Nachrichten 2.900 Verstöße in zwei Wochen – Scan-Auto ertappt Parksünder

Quelle: Bernd Weißbrod/dpa
dpa

Effizient soll der Einsatz der Scan-Fahrzeuge sein – und den Verkehr sicherer machen. In Heidelberg ist das Pilotprojekt erfolgreich gewesen, sagen Stadt und Land. Die Zukunft ist noch unklar.

Knapp 2.900 Parkverstöße hat ein Scan-Fahrzeug in Heidelberg innerhalb von zweieinhalb Wochen festgestellt. Darunter seien 383 Falschparker gewesen, teilten Verkehrsministerium und Stadt Heidelberg mit. Als Teil eines Pilotprojektes des Ministeriums war das Fahrzeug mit seiner modernen Technik vom 17. Oktober bis zum 2. November in Heidelberg unterwegs.

Die 2.886 Verstöße in der Altstadt und der Bahnstadt hätten demnach geahndet werden können. Knöllchen wurden in Heidelberg, das als erste Kommune das Scan-Auto testete, allerdings nicht verteilt. Grundsätzlich ging es der Stadt vor allem um Autos ohne gültige Parkerlaubnis – etwa ohne gültigen digitalen Parkschein oder Anwohnerparkausweis.

Würde man beispielhaft das niedrigste Verwarngeld von 20 Euro zugrunde legen, ergäbe sich eine Größenordnung von rund 58.000 Euro. «Dabei handelt es sich ausdrücklich nicht um eine Prognose für einen Regelbetrieb», teilte ein Sprecher der Stadt mit. Zumal mit zunehmender Kontrolldichte ein Lerneffekt erwartet werde: «Regelkonformes Parken nimmt zu, sicherheitsrelevantes Falschparken geht zurück, und die Nutzung legaler Parkangebote steigt.»

Südwesten schuf als erstes Bundesland gesetzliche Grundlage

Bei knapp 33 Fahrstunden erkannte das Scan-Fahrzeug laut der Mitteilung im Schnitt pro Minute rund 1,5 Verstöße.

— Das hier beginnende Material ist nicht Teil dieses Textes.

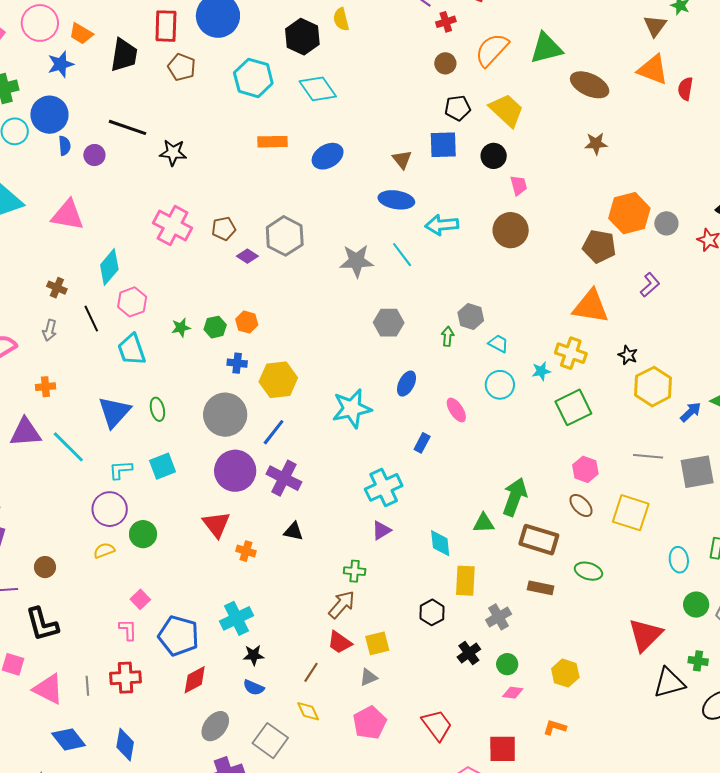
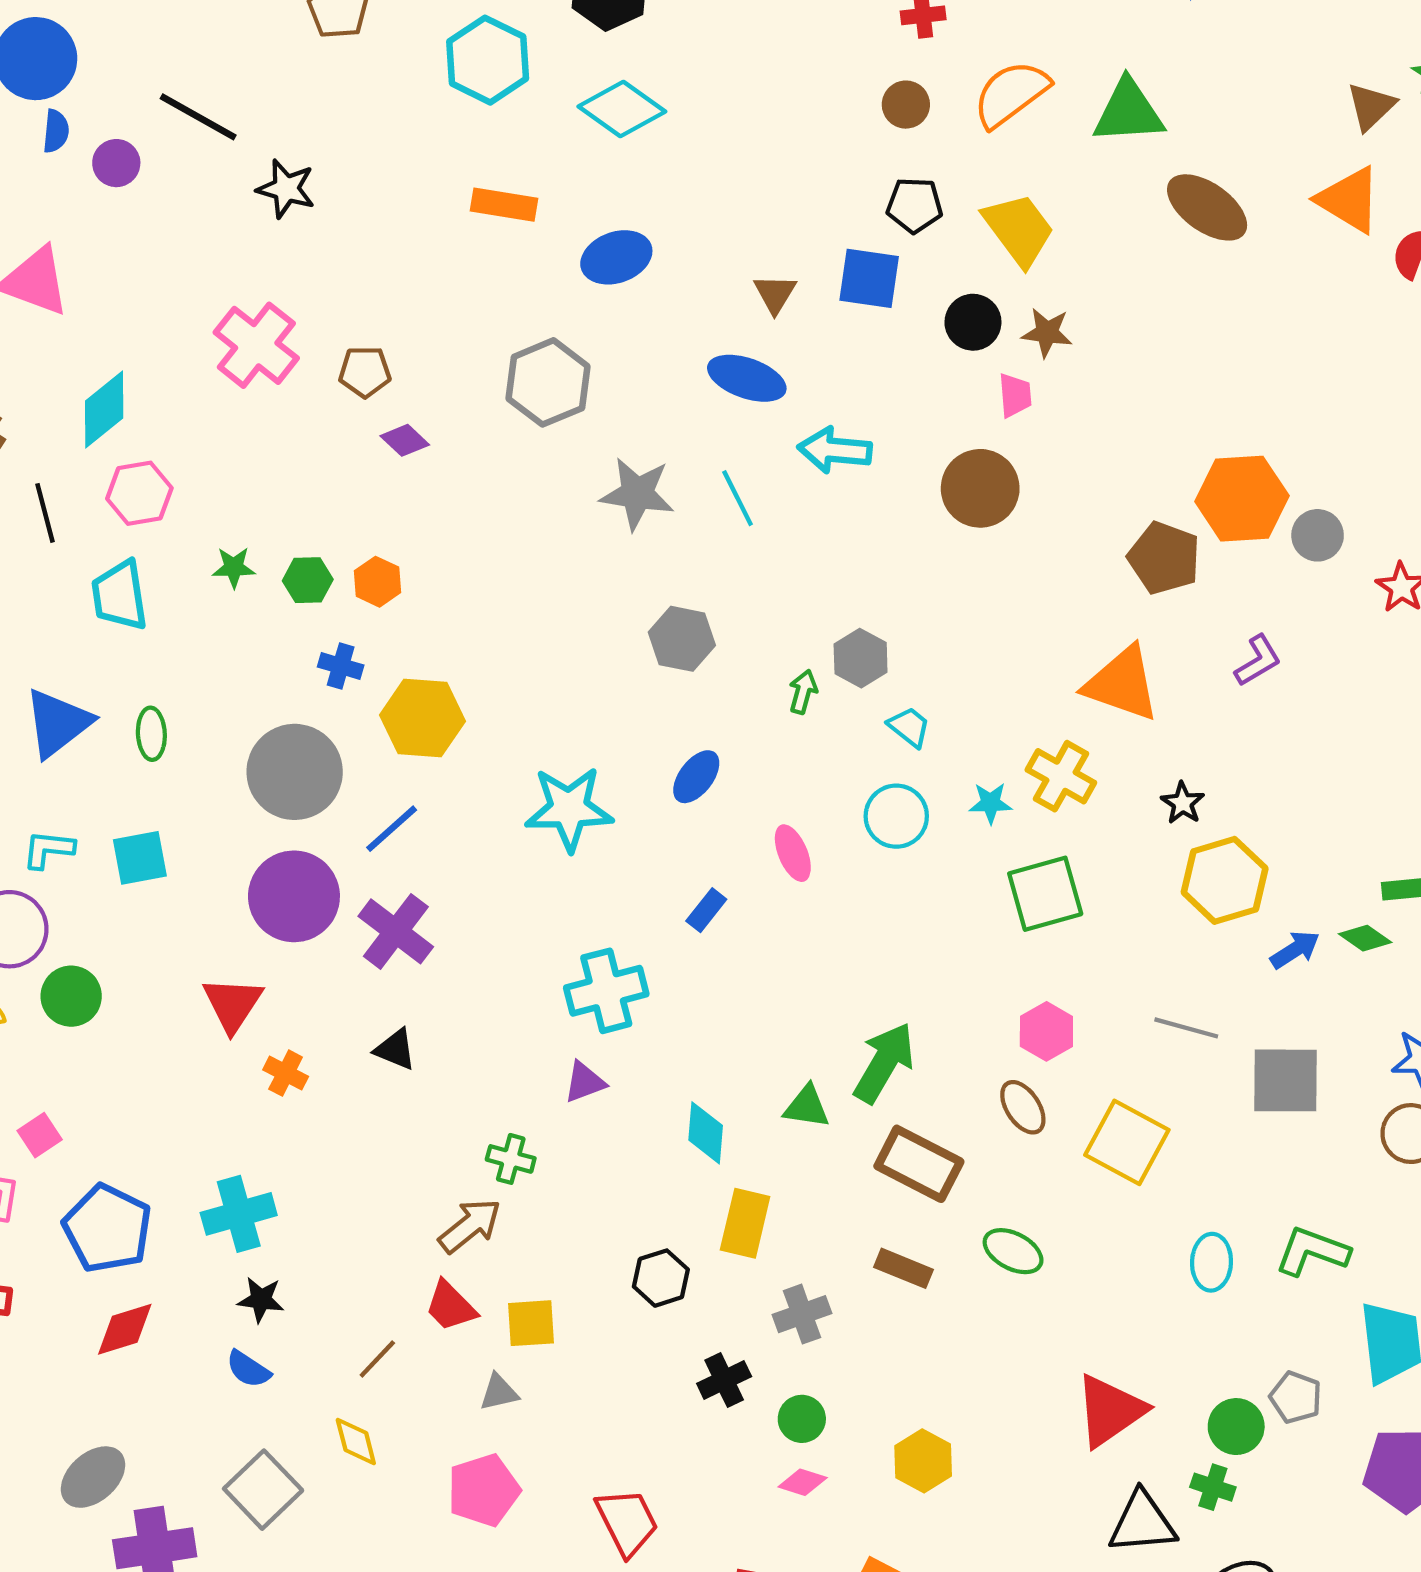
cyan diamond: (318, 89) -> (622, 109), turned -30
brown star: (596, 144) -> (1047, 333), moved
gray hexagon: (285, 236) -> (548, 382), moved
green circle: (696, 605) -> (1236, 1427), moved
gray ellipse: (215, 726) -> (93, 1477), moved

Das Fahrzeug sei damit mindestens zwölfmal so effektiv wie eine Fußstreife mit zwei Personen.

«Bereits bei ihrem ersten Einsatz im Stadtgebiet konnten die Scan-Fahrzeuge voll überzeugen», sagte Verkehrsminister Winfried Hermann (Grüne) laut der Mitteilung. «Der Versuch zeigt: Wenn die Rahmenbedingungen stimmen, ist die digitale Parkraumkontrolle deutlich schneller und damit auch kostengünstiger als die herkömmliche Kontrolle zu Fuß.» Baden-Württemberg hat als erstes Bundesland eine rechtliche Grundlage für den Einsatz solcher Fahrzeuge geschaffen.

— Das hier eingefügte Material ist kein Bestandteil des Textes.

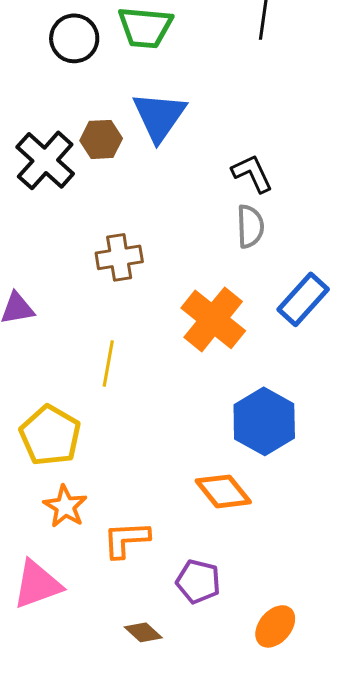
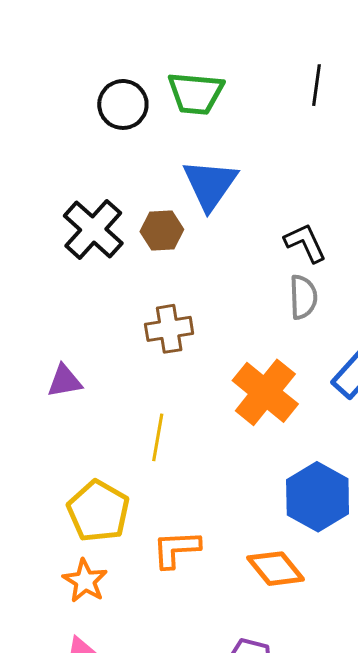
brown hexagon: (101, 139) -> (162, 230), moved
orange star: (65, 506) -> (85, 581), moved
orange L-shape: (126, 539) -> (176, 549), moved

Mannheim möchte Technik dauerhaft einsetzen

Laut Heidelbergs Mobilitätsbürgermeister Raoul Schmidt-Lamontain hat das Scan-Fahrzeug technisch zuverlässig funktioniert. Bei dem Projekt seien zudem einzelne Falschparker-Hotspots erkannt worden, sagte er laut Mitteilung. Die Daten könnten wiederum für ein entsprechendes Verkehrsmanagement genutzt werden. Inwiefern die Stadt Heidelberg das Scan-Fahrzeug allerdings auch künftig einsetzen will, muss demnach noch entschieden werden.

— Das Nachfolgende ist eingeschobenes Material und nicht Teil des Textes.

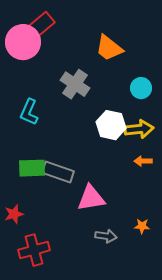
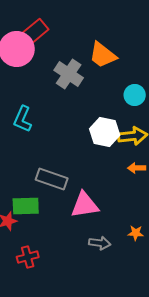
gray cross: (75, 84) -> (69, 74), moved
green rectangle: (32, 168) -> (26, 206), moved
red cross: (34, 250) -> (28, 257), size x0.7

Offene Fragen betreffen laut dem Sprecher zum Beispiel die IT-Anbindung an das Ordnungswidrigkeitenverfahren, den Aufbau der notwendigen Daten- und Auswertestruktur, organisatorische Anpassungen im Gemeindevollzugsdienst sowie mögliche Auswirkungen auf die Bußgeldstelle. Eine Entscheidung über einen möglichen Regelbetrieb solle im Idealfall bis zum Ende des Jahres fallen.

Die Stadt Mannheim nahm ebenfalls an dem Projekt Scan-Fahrzeug teil. Vergangene Woche teilte die Stadt mit: Die Technik solle künftig dauerhaft eingesetzt werden. Waldshut-Tiengen nutzt seit vorletzter Woche ein Scan-Auto und Freiburg plant ebenfalls eine Teilnahme an dem Pilotprojekt.